If the authors can explain this paper clearly in plain math without introducing advanced math jargons, anonymous link to pdf can be provided (if this is acceptable by the conference regulations). This modifications could also help this paper to have larger impacts if accepted.

局限性

See weakness.

最终评判理由

The authors have addressed my comments. Therefore, I decided to increase the score.

格式问题

N/A

作者回复

We thank the reviewer for acknowledging the novelty and neatness of our results, and for the constructive feedback. We understand the main suggestion of the reviewer is to reduce mathematical jargon, especially related to measure theory (which some undergrads do not study), to make the paper more widely accessible. We agree, and will incorporate the reviewer suggestions into the paper (e.g., add definitions of essup and essinf and exemplify Gibbs in the case it has a PDF). Below we address the additional comments (we will clarify all these in the revised version).

Weaknesses:

  1. Stationary Distribution Assumption: The theory's core relies on the existence of a stationary distribution of the Gibbs form, peβLSp_{\infty} \propto e^{-\beta L_S}. While this holds for CLD on a bounded domain or with specific regularizers, the existence and form of an asymptotic distribution for practical optimizers like SGD remain unresolved open problems.
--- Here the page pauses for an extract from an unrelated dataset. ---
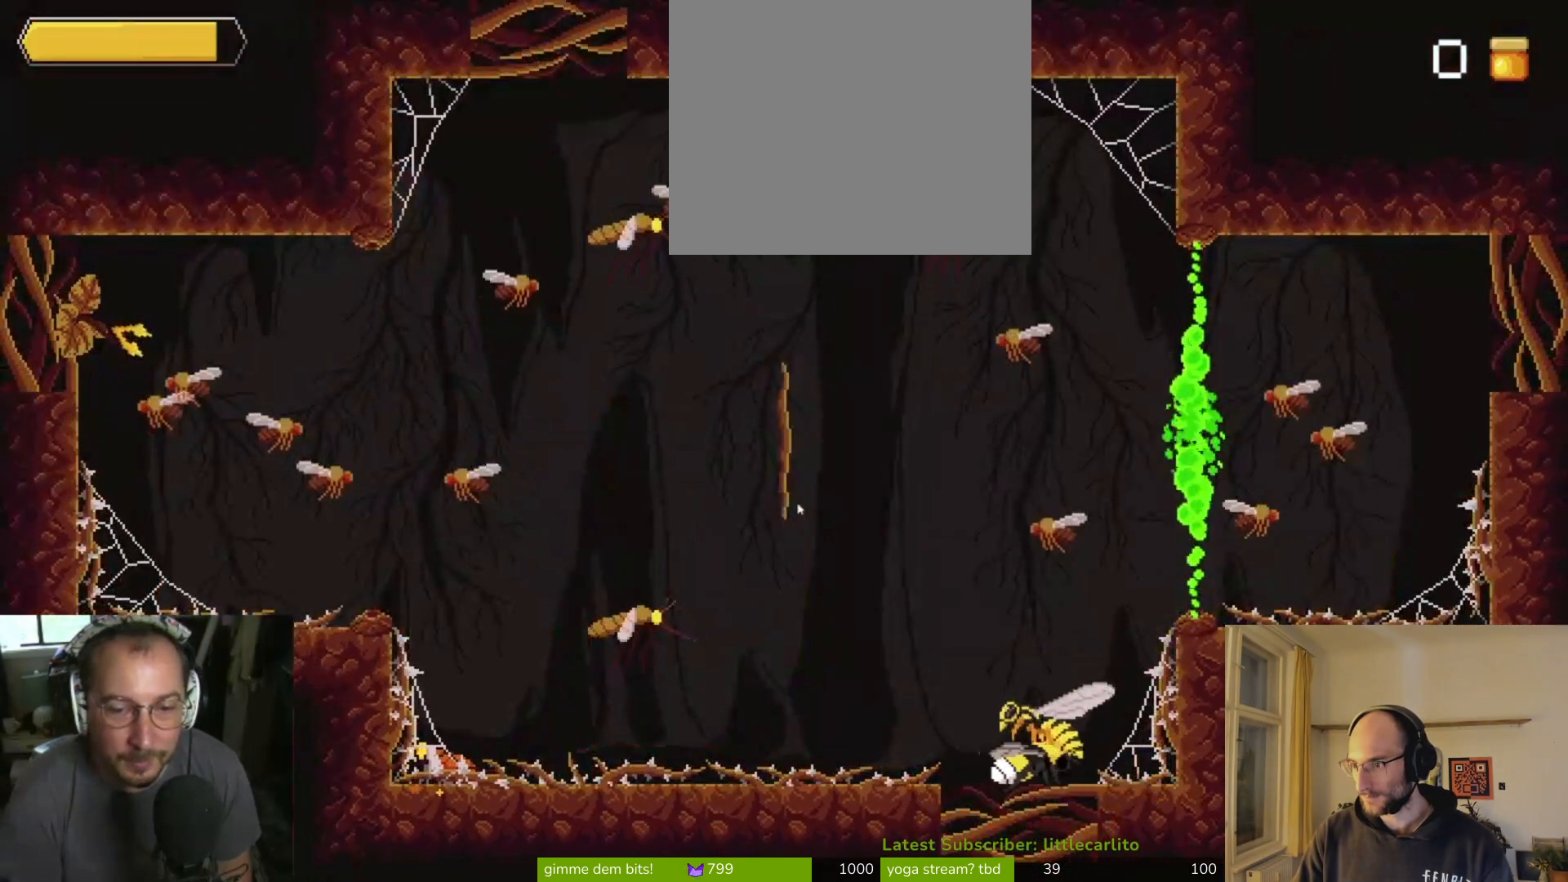
{"buttons": [], "left_stick": "center", "right_stick": "center", "events": [[33, "CIRCLE", "down"], [133, "CIRCLE", "up"], [200, "CIRCLE", "down"], [267, "CIRCLE", "up"], [400, "CIRCLE", "down"], [433, "CIRCLE", "up"], [433, "left_stick", "up-left"], [500, "left_stick", "center"]]}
    The exact forms of the stationary distributions do tend to be either very complicated or without an elementary expression (see e.g. [A]). That being said, 1) as shown in [B] the distribution of realistic algorithms can in some cases be approximated by known ones, such as the Gibbs posterior studied in Section 3, and 2) we do not need to derive the full stationary distribution, but only need to evaluate the expected potential at initialization. This may be significantly simpler in some cases. .

    [A] Azizian, Waïss, et al. "What is the long-run distribution of stochastic gradient descent? A large deviations analysis." arXiv preprint arXiv:2406.09241 (2024).

    [B] Raginsky, Maxim, Alexander Rakhlin, and Matus Telgarsky. "Non-convex learning via stochastic gradient langevin dynamics: a nonasymptotic analysis." Conference on Learning Theory. PMLR, 2017.

  2. Inverse Temperature Scaling: To be non-vacuous, most theoretical work requires the inverse temperature to scale as β=O(N)\beta = O(N). This implies that for a large sample size NN, the injected noise variance β1\beta^{-1} (from Eq. 10) becomes vanishingly small, potentially rendering it inconsequential to the training dynamics. Conversely, for small NN, the strong noise required to maintain a non-vacuous bound may severely impair model training and performance.

    Note that β=O(N)\beta = O(N) means that β\beta must be at most of order NN, thus making the use of small β\beta possible, even for large NN. Also, we think it is a strength (not a weakness) of our generalization guarantee that it also applies when the noise is too small to affect the training dynamics (i.e., so it effectively applies to gradient flow). Otherwise, this claim is correct — when the training set is small we require more noise to achieve the same generalization guarantee.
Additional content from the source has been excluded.